Alors, évidemment, la réponse de Jésus peut prendre aussi un tout autre sens. Chez Marc, on peut presque l'entendre comme une déclaration de guerre (famille, je vous hais), ou au moins une fin de non-recevoir. Jésus n'a plus de famille de sang, alors que c'est la base de sa culture. C'est d'ailleurs pour cette raison qu'ils sont venus, justement parce qu'ils se sentent responsables de lui, c'est de la solidarité qu'ils expriment en voulant le ramener avec eux pour l'empêcher de faire encore plus de bêtises qu'il n'en a déjà faites. Ceci ne nous permet donc pas de minimiser d'aucune façon le différend qu'il y a eu entre Jésus et sa famille biologique. Famille qu'on retrouvera pourtant gérant la première 'Église', à Jérusalem, dans ce qui semble donc bien avoir été une dynastie fondée sur le droit du sang ! Pierre ne supportera pas d'être ainsi évincé de fait, ira tenter sa chance du côté des communautés pauliniennes, où il ne réussira pas plus à s'imposer, et nous ne savons pas ce qu'il deviendra par la suite. On croit rêver quand on nous parle encore de succession apostolique... Mais revenons à nos moutons. Chez Matthieu, donc, la réponse de Jésus ne sonne pas du tout comme chez Marc. C'est en s'appuyant sur Matthieu qu'il est possible de tenir le raisonnement habituellement tenu pour minimiser la portée de cette réponse. Ici, effectivement, la famille biologique de Jésus peut très bien faire partie de "ceux qui font la volonté de son père du ciel", puisqu'on ignore tout des raisons de leur présence.

Reste quand même ce critère-là, précis, sur la famille spirituelle de Jésus : faire la volonté du Père. Ce que certains ne manqueront pas d'interpréter comme signifiant reconnaître Jésus comme le Fils de Dieu, ou le Messie, ou je ne sais quoi encore. Bien sûr que Jésus désigne ici ses disciples, donc des gens qui le suivent.
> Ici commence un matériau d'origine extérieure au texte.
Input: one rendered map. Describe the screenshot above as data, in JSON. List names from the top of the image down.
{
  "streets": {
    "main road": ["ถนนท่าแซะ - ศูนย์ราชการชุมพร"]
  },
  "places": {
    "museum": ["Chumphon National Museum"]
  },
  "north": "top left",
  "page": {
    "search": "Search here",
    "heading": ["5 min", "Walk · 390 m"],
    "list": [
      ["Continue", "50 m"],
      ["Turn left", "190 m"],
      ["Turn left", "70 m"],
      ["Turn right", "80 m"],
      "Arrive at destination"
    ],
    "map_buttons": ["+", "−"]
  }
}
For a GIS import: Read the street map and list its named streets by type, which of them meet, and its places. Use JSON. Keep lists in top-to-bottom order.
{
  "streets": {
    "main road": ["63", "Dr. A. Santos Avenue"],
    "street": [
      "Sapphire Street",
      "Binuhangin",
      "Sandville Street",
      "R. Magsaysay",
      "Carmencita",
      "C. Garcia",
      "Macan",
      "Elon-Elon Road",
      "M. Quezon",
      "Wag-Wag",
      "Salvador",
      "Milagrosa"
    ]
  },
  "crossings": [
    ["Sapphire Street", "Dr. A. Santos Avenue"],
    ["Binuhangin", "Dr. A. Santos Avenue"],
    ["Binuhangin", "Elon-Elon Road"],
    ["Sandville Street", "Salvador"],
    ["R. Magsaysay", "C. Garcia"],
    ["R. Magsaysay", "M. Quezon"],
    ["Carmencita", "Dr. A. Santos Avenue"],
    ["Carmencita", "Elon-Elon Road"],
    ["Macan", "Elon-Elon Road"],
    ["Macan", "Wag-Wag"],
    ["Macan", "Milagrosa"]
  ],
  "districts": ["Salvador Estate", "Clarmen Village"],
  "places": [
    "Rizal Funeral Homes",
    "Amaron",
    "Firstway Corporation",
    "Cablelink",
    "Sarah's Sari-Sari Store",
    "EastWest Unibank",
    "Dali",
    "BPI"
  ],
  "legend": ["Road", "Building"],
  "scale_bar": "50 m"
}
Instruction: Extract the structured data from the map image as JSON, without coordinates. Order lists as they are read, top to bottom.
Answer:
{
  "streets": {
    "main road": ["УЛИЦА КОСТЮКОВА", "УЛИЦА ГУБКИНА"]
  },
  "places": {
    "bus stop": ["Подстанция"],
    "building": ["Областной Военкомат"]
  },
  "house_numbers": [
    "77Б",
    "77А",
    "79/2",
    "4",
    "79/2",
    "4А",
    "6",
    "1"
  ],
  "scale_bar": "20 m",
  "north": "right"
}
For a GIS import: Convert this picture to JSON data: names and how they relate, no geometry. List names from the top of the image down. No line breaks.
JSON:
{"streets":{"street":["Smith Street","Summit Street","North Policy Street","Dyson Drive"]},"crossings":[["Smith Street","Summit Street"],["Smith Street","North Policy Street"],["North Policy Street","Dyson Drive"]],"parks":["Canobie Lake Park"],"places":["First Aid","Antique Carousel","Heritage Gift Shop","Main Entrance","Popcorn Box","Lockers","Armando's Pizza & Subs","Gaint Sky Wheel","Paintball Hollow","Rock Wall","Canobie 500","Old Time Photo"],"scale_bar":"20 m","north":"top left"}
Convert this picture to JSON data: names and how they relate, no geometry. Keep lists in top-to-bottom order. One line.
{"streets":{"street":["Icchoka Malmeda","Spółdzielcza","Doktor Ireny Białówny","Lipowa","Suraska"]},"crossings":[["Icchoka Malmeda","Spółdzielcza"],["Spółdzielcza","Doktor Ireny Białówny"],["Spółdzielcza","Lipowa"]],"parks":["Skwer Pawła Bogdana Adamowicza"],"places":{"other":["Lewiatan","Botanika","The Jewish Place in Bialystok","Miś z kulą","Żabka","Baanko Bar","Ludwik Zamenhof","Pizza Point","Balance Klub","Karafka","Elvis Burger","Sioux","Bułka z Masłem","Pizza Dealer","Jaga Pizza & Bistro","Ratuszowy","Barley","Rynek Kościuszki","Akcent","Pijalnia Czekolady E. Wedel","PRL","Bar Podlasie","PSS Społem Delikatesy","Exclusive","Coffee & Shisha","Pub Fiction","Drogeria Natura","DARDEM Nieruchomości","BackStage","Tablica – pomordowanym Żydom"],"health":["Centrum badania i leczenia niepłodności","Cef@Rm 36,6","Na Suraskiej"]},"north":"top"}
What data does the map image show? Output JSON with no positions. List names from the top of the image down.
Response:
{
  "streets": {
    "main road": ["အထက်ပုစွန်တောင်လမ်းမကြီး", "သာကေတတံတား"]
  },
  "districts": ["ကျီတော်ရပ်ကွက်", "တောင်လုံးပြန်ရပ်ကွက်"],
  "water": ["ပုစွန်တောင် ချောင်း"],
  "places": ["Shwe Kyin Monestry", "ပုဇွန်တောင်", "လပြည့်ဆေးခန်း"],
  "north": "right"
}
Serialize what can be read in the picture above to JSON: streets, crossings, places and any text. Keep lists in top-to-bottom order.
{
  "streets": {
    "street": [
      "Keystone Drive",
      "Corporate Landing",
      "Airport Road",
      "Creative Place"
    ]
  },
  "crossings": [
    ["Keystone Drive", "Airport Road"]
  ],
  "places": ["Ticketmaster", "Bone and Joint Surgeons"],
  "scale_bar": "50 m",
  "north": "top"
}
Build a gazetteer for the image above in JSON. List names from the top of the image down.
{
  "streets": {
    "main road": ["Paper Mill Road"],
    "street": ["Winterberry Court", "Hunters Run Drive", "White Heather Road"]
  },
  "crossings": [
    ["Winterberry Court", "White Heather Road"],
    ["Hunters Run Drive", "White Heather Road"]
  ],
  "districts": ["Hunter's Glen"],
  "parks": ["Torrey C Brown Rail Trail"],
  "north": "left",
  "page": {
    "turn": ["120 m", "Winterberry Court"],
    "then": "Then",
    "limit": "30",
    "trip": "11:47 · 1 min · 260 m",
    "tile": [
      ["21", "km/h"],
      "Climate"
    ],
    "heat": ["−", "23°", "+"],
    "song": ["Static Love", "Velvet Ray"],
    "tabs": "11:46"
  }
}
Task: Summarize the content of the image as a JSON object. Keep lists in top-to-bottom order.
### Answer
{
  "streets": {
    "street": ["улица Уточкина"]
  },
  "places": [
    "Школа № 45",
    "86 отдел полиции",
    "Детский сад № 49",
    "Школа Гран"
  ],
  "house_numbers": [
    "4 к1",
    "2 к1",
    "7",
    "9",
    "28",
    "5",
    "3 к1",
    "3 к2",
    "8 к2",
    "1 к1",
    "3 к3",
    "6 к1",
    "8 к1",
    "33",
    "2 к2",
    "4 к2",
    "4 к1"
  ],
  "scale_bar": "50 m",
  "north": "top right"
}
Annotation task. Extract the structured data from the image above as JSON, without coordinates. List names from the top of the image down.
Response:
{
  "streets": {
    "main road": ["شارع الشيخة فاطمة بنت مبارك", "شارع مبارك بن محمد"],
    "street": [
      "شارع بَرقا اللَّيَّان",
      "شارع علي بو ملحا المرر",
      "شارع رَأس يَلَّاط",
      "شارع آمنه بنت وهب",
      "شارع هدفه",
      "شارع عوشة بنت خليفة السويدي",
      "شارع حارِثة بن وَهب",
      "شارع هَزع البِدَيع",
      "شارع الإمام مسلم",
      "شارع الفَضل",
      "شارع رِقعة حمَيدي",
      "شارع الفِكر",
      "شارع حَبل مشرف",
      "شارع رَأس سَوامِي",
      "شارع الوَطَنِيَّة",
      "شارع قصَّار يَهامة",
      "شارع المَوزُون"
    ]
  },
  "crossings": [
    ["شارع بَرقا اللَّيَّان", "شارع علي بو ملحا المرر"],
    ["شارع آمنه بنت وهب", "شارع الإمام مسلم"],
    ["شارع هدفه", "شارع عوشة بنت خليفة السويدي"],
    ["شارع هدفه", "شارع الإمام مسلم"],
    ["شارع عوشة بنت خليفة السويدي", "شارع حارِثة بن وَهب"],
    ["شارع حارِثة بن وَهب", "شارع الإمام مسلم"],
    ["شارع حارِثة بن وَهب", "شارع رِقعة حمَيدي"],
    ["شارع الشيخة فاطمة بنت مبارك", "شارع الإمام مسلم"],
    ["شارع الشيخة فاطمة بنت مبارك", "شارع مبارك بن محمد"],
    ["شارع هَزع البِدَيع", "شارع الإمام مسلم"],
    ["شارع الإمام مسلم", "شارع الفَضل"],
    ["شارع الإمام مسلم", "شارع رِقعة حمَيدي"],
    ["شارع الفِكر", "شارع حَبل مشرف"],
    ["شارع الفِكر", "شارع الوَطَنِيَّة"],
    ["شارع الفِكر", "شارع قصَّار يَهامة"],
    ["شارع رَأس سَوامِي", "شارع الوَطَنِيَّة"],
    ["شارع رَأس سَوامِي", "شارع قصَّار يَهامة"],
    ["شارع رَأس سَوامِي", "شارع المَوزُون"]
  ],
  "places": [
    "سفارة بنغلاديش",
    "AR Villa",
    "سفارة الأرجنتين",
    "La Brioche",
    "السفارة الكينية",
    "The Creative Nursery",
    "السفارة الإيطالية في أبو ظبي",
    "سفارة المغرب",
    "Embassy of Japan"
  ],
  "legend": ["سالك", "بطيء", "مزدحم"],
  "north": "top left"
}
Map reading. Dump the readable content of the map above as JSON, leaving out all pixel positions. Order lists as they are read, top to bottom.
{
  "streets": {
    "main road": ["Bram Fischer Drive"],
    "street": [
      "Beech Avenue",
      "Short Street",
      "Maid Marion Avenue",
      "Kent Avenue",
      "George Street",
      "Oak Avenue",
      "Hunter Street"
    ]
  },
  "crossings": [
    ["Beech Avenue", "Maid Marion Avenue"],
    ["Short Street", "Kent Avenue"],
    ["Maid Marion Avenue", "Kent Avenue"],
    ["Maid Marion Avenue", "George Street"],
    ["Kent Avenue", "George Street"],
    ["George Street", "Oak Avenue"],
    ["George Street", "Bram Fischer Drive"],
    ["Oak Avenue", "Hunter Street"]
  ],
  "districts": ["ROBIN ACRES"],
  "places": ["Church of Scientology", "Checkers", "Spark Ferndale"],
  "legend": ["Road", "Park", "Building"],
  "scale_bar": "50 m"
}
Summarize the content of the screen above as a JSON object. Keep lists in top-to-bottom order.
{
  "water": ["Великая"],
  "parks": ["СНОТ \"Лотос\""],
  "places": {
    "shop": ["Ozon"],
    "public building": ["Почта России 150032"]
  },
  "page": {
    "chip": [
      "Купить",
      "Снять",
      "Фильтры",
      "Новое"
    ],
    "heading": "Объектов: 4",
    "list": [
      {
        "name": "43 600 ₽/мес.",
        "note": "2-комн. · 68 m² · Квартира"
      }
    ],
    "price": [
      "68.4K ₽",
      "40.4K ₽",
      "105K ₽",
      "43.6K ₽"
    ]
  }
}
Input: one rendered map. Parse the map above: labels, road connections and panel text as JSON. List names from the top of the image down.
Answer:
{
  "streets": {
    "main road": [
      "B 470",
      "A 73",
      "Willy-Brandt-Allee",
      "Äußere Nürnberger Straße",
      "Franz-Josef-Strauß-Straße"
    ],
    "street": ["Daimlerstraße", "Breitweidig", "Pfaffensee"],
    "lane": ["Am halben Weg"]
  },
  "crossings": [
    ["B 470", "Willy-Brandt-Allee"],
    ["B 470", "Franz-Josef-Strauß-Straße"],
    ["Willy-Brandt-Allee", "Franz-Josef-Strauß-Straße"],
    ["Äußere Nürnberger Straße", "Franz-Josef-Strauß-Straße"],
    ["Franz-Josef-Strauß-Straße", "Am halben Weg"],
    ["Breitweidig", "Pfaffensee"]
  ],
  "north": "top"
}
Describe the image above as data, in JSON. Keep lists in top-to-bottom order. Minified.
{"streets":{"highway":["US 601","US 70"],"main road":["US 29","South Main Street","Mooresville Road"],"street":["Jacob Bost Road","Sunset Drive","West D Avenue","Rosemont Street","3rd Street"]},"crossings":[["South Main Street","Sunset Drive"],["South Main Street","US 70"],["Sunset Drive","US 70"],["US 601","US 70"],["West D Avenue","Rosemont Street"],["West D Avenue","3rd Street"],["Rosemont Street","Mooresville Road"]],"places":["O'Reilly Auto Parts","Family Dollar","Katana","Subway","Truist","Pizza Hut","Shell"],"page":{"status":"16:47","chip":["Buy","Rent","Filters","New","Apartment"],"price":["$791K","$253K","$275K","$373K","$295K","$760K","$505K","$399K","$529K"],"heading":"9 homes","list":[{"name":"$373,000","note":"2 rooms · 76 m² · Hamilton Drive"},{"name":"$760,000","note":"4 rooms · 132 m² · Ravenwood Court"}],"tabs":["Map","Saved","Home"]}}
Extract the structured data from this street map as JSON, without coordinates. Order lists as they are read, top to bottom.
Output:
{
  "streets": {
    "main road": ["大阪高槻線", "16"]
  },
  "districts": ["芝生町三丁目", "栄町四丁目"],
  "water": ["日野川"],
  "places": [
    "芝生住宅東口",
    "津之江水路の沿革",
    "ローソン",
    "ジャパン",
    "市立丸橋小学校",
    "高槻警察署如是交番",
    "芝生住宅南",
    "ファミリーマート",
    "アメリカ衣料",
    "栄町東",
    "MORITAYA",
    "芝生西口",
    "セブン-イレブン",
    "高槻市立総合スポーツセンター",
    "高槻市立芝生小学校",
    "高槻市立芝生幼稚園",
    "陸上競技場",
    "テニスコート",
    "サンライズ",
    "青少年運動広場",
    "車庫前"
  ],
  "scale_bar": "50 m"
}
Mais lui-même, à quoi voulait-il les amener ? souhaitait-il qu'ils restent ainsi à vie dépendants de lui, ou au contraire n'était-ce pas juste le temps qu'ils apprennent par eux-mêmes qui est le Père et prennent ensuite leur essor ? Nous avons du mal à raisonner en ces termes, tant le seul deal qui nous a été proposé pendant des siècles consistait en, soit Jésus Dieu, soit aucun intérêt. Or, cette soit-disante alternative dont on ne pourrait sortir se révèle fausse de plusieurs points de vue. En premier, que si on examine correctement les évangiles, on s'aperçoit bien que le seul objectif de Jésus était d'orienter vers le Père, et non vers lui. Jésus s'efface toujours devant son Père. Même chez Jean, comme nous l'avons vu quand nous le parcourrions entre Pâque et Pentecôte, où le discours à trois étages disciples/Jésus/Père, finit par s'effacer pour un rapport direct entre les disciples et le Père avec l'annonce de la venue de l'Esprit. Et quand nous acceptons d'entrer dans cette perspective, alors Jésus prend une épaisseur, une densité, il prend vraiment chair pour nous. À ce moment seulement nous pouvons dire qu'il est notre frère en humanité. Il quitte le piédestal qu'on lui a érigé, mais il devient vrai.